Lymphoma occurs in both young and older ferrets. This disease usually involves the peripheral and visceral lymph nodes, liver, spleen, intestine, mediastinum, bone marrow, lung and kidney. Cutaneous involvement has also been described. The hemogram can vary with lymphoma and can show either a lymphocytosis or lyphopenia, anemia or neutropenia. Younger affected ferrets often show a lymphocytosis, but older ferrets with chronic disease usually become lymphopenic. A lymphoblastic leukemia is documented in fewer than 25% of ferrets with lymphoma. Diagnosis is usually based on a combination of testing methods including hematology, imaging and analysis of fine needle aspirate samples, bone marrow analysis or excisional lymph node or tissue biopsies.

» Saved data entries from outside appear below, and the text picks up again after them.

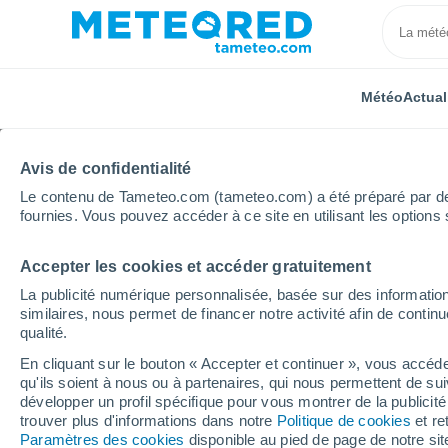
Météo
Actual
Avis de confidentialité
Le contenu de Tameteo.com (tameteo.com) a été préparé par des 
fournies. Vous pouvez accéder à ce site en utilisant les options 
Accepter les cookies et accéder gratuitement
Accueil
Algérie
Wilaya de Chlef
Cherfa
La publicité numérique personnalisée, basée sur des information
similaires, nous permet de financer notre activité afin de conti
Météo Cherfa
qualité.
En cliquant sur le bouton « Accepter et continuer », vous accéde
20:41
Jeudi
qu'ils soient à nous ou à partenaires, qui nous permettent de sui
développer un profil spécifique pour vous montrer de la publicit
trouver plus d'informations dans notre
Politique de cookies
et re
Ciel dégagé
Paramètres des cookies
disponible au pied de page de notre si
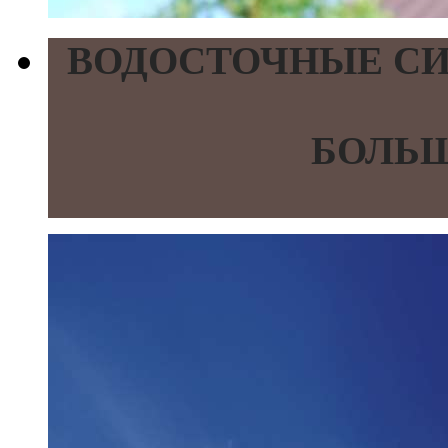
ВОДОСТОЧНЫЕ СИ
БОЛЬШ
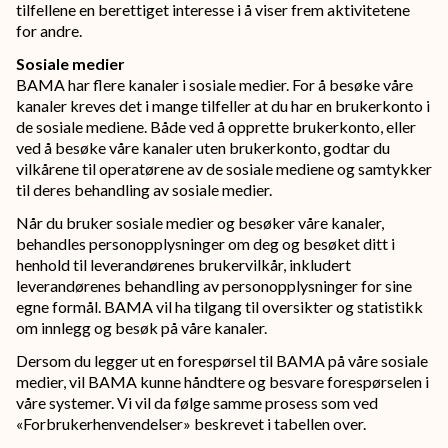
tilfellene en berettiget interesse i å viser frem aktivitetene
for andre.
Sosiale medier
BAMA har flere kanaler i sosiale medier. For å besøke våre
kanaler kreves det i mange tilfeller at du har en brukerkonto i
de sosiale mediene. Både ved å opprette brukerkonto, eller
ved å besøke våre kanaler uten brukerkonto, godtar du
vilkårene til operatørene av de sosiale mediene og samtykker
til deres behandling av sosiale medier.
Når du bruker sosiale medier og besøker våre kanaler,
behandles personopplysninger om deg og besøket ditt i
henhold til leverandørenes brukervilkår, inkludert
leverandørenes behandling av personopplysninger for sine
egne formål. BAMA vil ha tilgang til oversikter og statistikk
om innlegg og besøk på våre kanaler.
Dersom du legger ut en forespørsel til BAMA på våre sosiale
medier, vil BAMA kunne håndtere og besvare forespørselen i
våre systemer. Vi vil da følge samme prosess som ved
«Forbrukerhenvendelser» beskrevet i tabellen over.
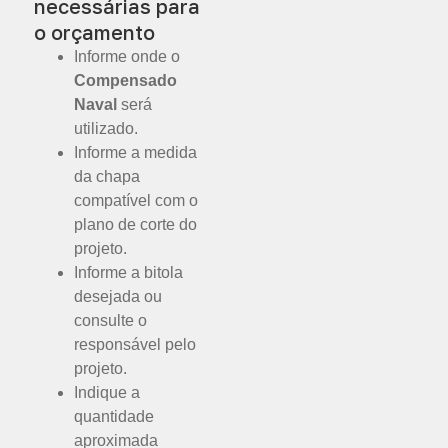
necessárias para
o orçamento
Informe onde o
Compensado
Naval
será
utilizado.
Informe a medida
da chapa
compatível com o
plano de corte do
projeto.
Informe a bitola
desejada ou
consulte o
responsável pelo
projeto.
Indique a
quantidade
aproximada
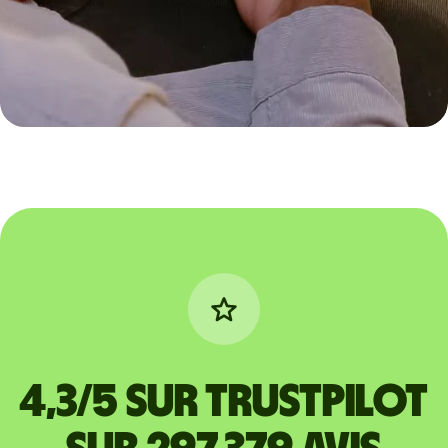
4,3/5 sur Trustpilot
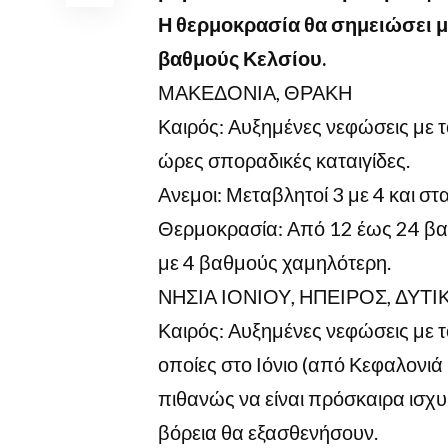
Η θερμοκρασία θα σημειώσει μι
βαθμούς Κελσίου.
ΜΑΚΕΔΟΝΙΑ, ΘΡΑΚΗ
Καιρός: Αυξημένες νεφώσεις με τ
ώρες σποραδικές καταιγίδες.
Ανεμοι: Μεταβλητοί 3 με 4 και σ
Θερμοκρασία: Από 12 έως 24 βαθμ
με 4 βαθμούς χαμηλότερη.
ΝΗΣΙΑ ΙΟΝΙΟΥ, ΗΠΕΙΡΟΣ, ΔΥ
Καιρός: Αυξημένες νεφώσεις με το
οποίες στο Ιόνιο (από Κεφαλονιά 
πιθανώς να είναι πρόσκαιρα ισχυ
βόρεια θα εξασθενήσουν.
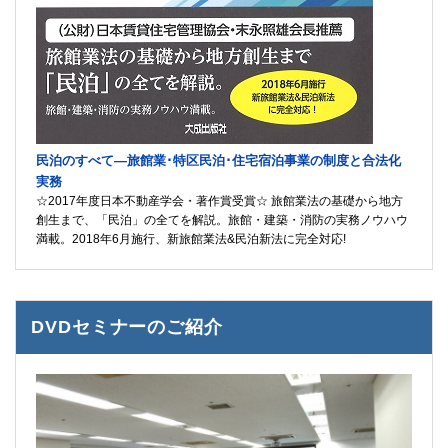
民泊のすべて―旅館業･特区民泊･住宅宿泊事業の制度と合法化
実務
☆2017年度日本不動産学会・著作賞受賞☆ 旅館業法の基礎から地方
創生まで、「民泊」の全てを解説。旅館・建築・消防の実務ノウハウ
満載。2018年6月施行、新旅館業法&民泊新法に完全対応!
DVDセミナーのご紹介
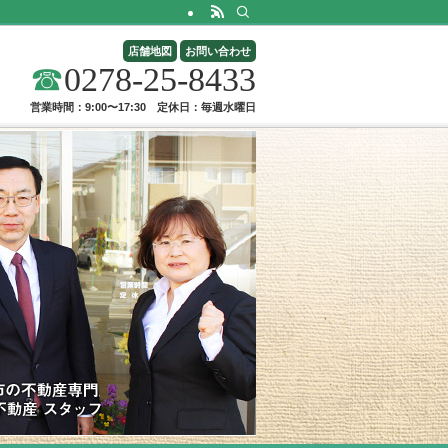
店舗地図
お問い合わせ
☎
0278-25-8433
営業時間：9:00〜17:30 定休日：毎週水曜日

Classification information for lymphoma in ferrets is available in the literature and is based on the National Cancer Institute's Working Formulation.8
Chemotherapy protocols have been developed for ferrets based on other mammalian protocols. Remission may be possible in some ferrets depending on the organ systems affected and severity of the disease. A complete cure for lymphoma is not possible and ferrets diagnosed with lymphoma require regular recheck hematology and follow-up diagnostics to monitor progress. Palliative therapy for lymphoma in ferrets that are unsuitable candidates for chemotherapy include glucocorticoid administration. Glucocorticoids such as prednisone can actually cause destruction of some tumor cells. Nutritional support is beneficial, such as syringe feeding and vitamin C supplementation.
Adrenocortical disease is frequently diagnosed in ferrets and adrenocortical neoplasia is a common cause of adrenal gland enlargement and disease. Adrenocortical adenomas and adenocarcinomas are neoplastic changes noted in ferrets. Benign adrenocortical hyperplasia can occur as well. Definitive diagnosis of adrenocortical neoplasia is based on histopathological evaluation of the affected adrenal gland from biopsy.9 Surgical therapy is recommended to remove the affected adrenal gland, or in the case of bilateral adrenal gland involvement, a subtotal adrenalectomy on one side and total adrenalectomy on the other is recommended. Nonsurgical forms of therapy are available such as hormone therapy. Neoplastic changes of the adrenal glands are not likely to respond to medical therapy alone.
Pancreatic beta cell tumors (insulinomas) are frequently diagnosed in ferrets in the United States. Ferrets with this disease will usually present with clinical signs of hypoglycemia which can include rear limb weakness, gradual onset of weakness, increased salivation, episodes of collapse, unresponsiveness or even seizurues.9 Surgical and medical management is aimed at regulating the blood glucose level in the patient.
Many other neoplastic diseases occur in ferrets. A copious amount of information is available in the literature and the clinician is directed to these references for a complete summary of neoplastic disease in ferrets.